▸ Source text:
2. Casting roll according to claim 1, characterized in that, by
means of a gasket (10, 13), the ring (8) is sealed against the
mantle (2) as well as the core (1).
3. Casting roll according to claim 1 or 2, characterized in that,
in its outer circumferential surface, the supporting disk (17) is
furnished with a frustoconical surface (18) abutting a
counter-frustoconical surface provided at the ring (8) in its inner
circumferential surface (16).
4. Casting roll according to one or several of claims 1 to 3,
characterized in that for the adjustment of the supporting disk
(17) in the longitudinal direction of the casting roll, a plurality
of bolts (20) distributed close to the outer circumference of the
supporting disk (17) is provided, by the aid of which bolts the
supporting disk (17) is adjustable against the core (1).
5. Casting roll according to claim 4, characterized in that the
bolts are screwed into blind holes (19) arranged at the core
(1).
6. Casting roll according to one or several of claims 1 to 3,
characterized in that, by means of a ring nut, the supporting disk
(17) is adjustable against the core (1) in the longitudinal
direction of the casting roll.
7. Casting roll according to one or several of claims 1 to 3,
characterized in that the supporting disk (17) is hydraulically
adjustable against the core (1) in the longitudinal direction of
the casting roll.

▸ Listed records:

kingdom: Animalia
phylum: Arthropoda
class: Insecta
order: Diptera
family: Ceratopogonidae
* * *
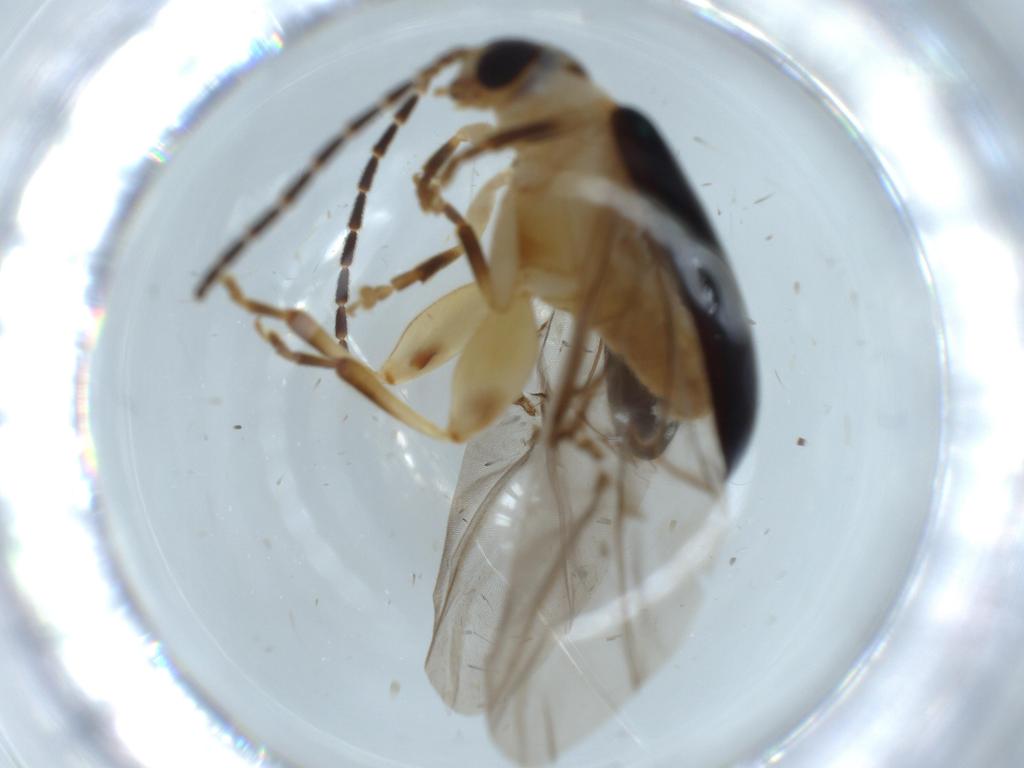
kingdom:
...
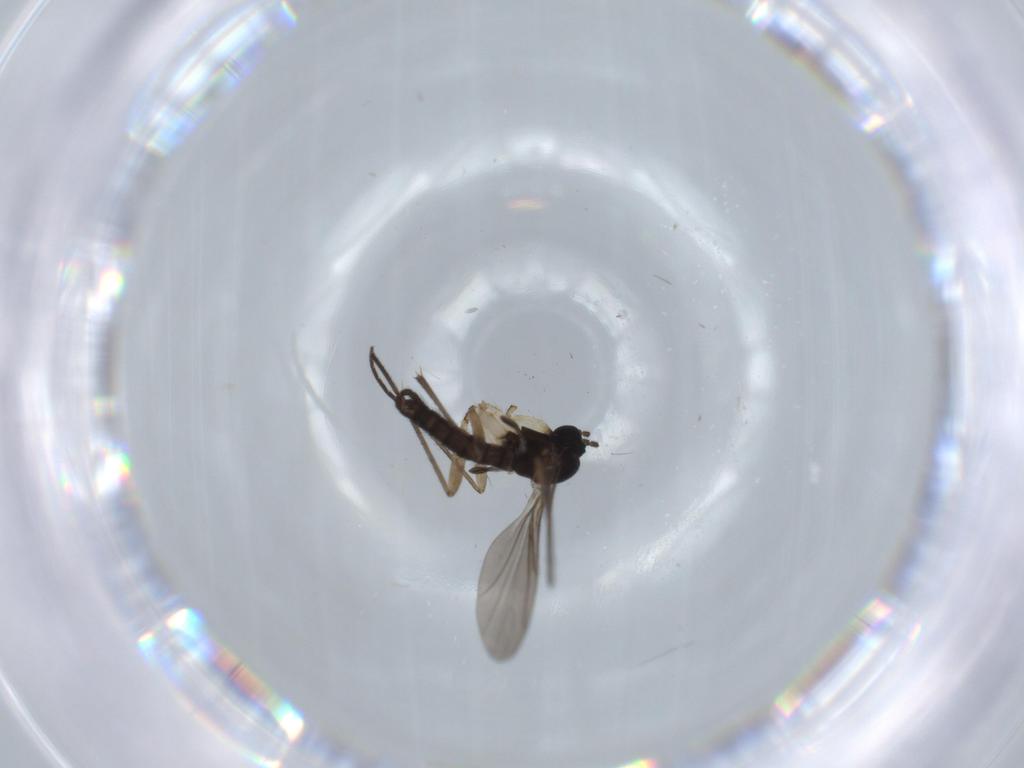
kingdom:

▸ To be done:
1. Rewrite the casting roll claims starting with "2. Casting roll" and going on through "as the core (1).", replacing "gasket" with "sealing ring".
2. Continue the casting roll claims from the point where they stop.

▸ Results for the exercise:
1.
2. Casting roll according to claim 1, characterized in that, by
means of a sealing ring (10, 13), the ring (8) is sealed against the
mantle (2) as well as the core (1).

2.
8. Casting roll according to one or several of claims 1 to 7,
characterized in that the ring (8) extends from the front-end
region in the longitudinal direction of the casting roll to its
center for up to 75 mm at the most, preferably up to 50 mm, in
particular up to 35 mm.
9. Casting roll according to one or several of claims 1 to 8,
characterized in that the mantle (2) has a thickness of less than
or equal to 50 mm in its front-end regions (7), where contact with
the ring (8) occurs.
Description
[0001] The invention relates to a casting roll for a thin strip
casting plant, in particular for the continuous casting of thin
strips of steel, comprising an essentially cylindrical core, a
mantle of copper or a copper alloy optionally being provided with
at least one outside layer, an internal cooling system as well as
an adjusting means for adjusting the outline of the casting roll in
its front-end regions.
[0002] A casting roll of this kind is known f.i. from EP-A-0 664
173. Casting rolls of this kind are used for continuously casting
refractory metals such as steel. Here, two casting rolls of this
kind are arranged parallel to each other and turned in opposite
directions around their respective axes. The metal melt is cast
into a slit defined between the casting rolls and is cooled and
solidified when in contact with the surfaces of the casting rolls
provided with an internal cooling system and when passing through
the slit, so that the metal emerges from the casting slit in the
form of an essentially solidified strip. The thickness of the strip
is determined by the width of the casting slit and the width of the
strip is determined by the length of the casting slit, which is
limited at its ends by sealing surfaces adjacent to the fronts of
the casting rolls.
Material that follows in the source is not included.